[Task brief] In the data that follows, how many lines include the string "side"? Answer with the number alone.

═════ Available data ═════

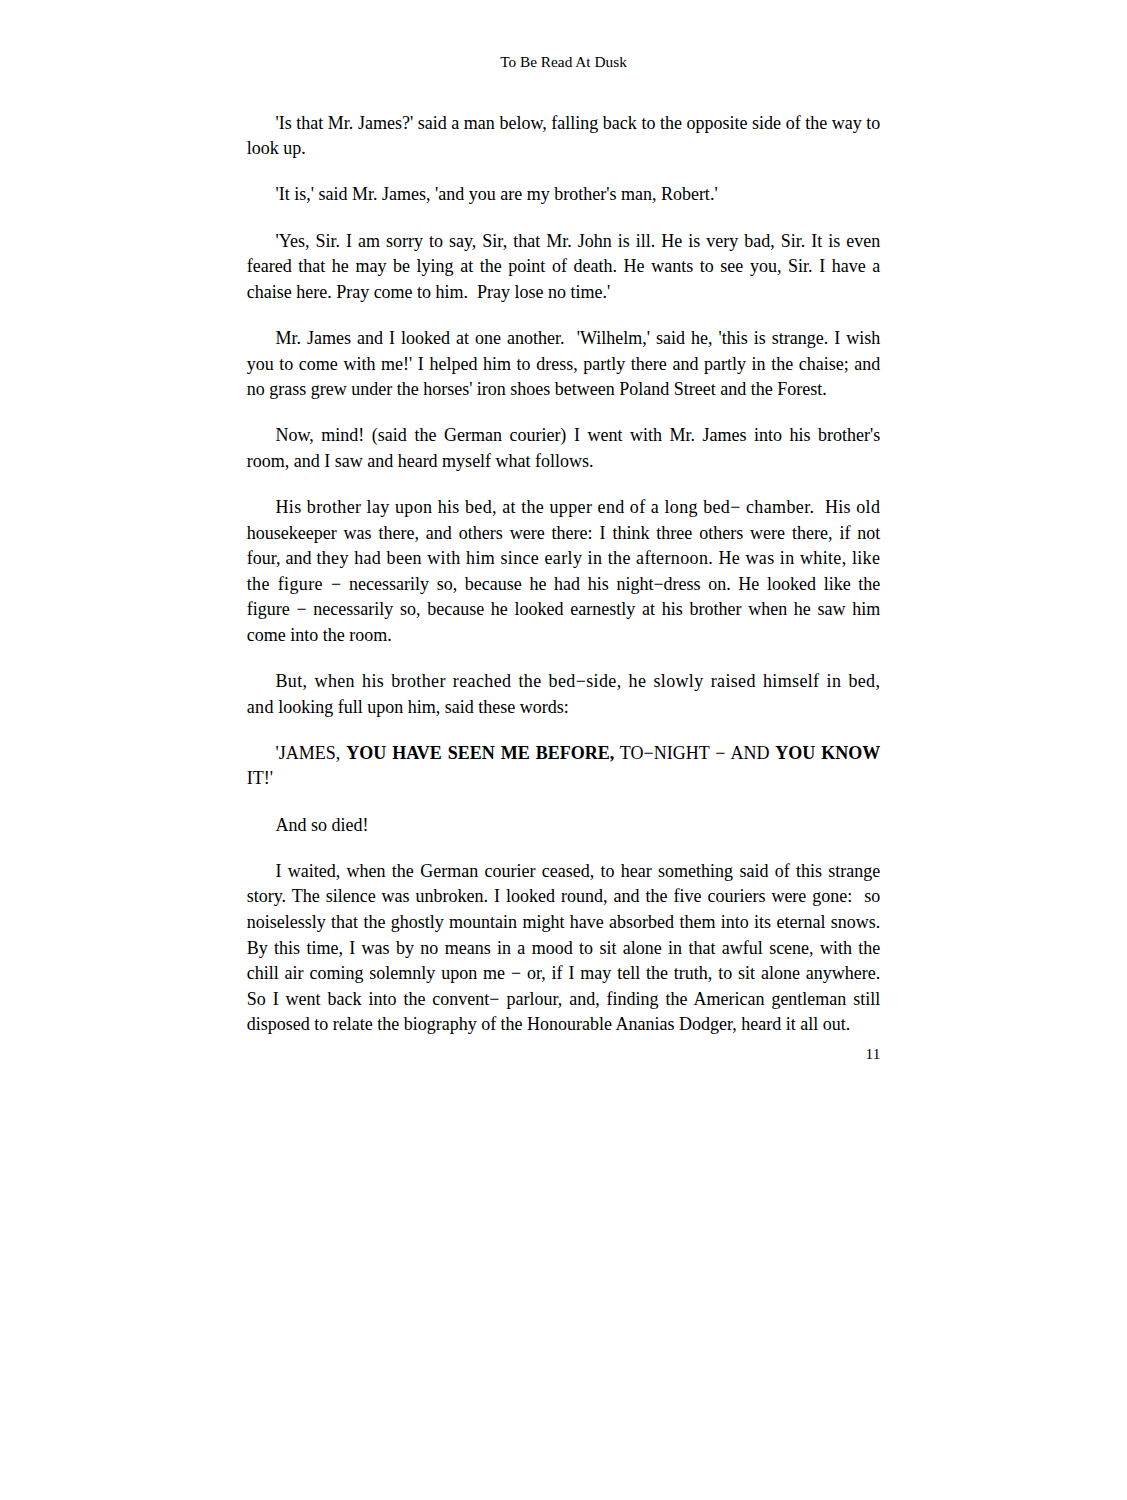To Be Read At Dusk
'Is that Mr. James?' said a man below, falling back to the opposite side of the way to look up.
'It is,' said Mr. James, 'and you are my brother's man, Robert.'
'Yes, Sir. I am sorry to say, Sir, that Mr. John is ill. He is very bad, Sir. It is even feared that he may be lying at the point of death. He wants to see you, Sir. I have a chaise here. Pray come to him. Pray lose no time.'
Mr. James and I looked at one another. 'Wilhelm,' said he, 'this is strange. I wish you to come with me!' I helped him to dress, partly there and partly in the chaise; and no grass grew under the horses' iron shoes between Poland Street and the Forest.
Now, mind! (said the German courier) I went with Mr. James into his brother's room, and I saw and heard myself what follows.
His brother lay upon his bed, at the upper end of a long bed− chamber. His old housekeeper was there, and others were there: I think three others were there, if not four, and they had been with him since early in the afternoon. He was in white, like the figure − necessarily so, because he had his night−dress on. He looked like the figure − necessarily so, because he looked earnestly at his brother when he saw him come into the room.
But, when his brother reached the bed−side, he slowly raised himself in bed, and looking full upon him, said these words:
'JAMES, YOU HAVE SEEN ME BEFORE, TO−NIGHT − AND YOU KNOW IT!'
And so died!
I waited, when the German courier ceased, to hear something said of this strange story. The silence was unbroken. I looked round, and the five couriers were gone: so noiselessly that the ghostly mountain might have absorbed them into its eternal snows. By this time, I was by no means in a mood to sit alone in that awful scene, with the chill air coming solemnly upon me − or, if I may tell the truth, to sit alone anywhere. So I went back into the convent− parlour, and, finding the American gentleman still disposed to relate the biography of the Honourable Ananias Dodger, heard it all out.
11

═════

[Answer area] 2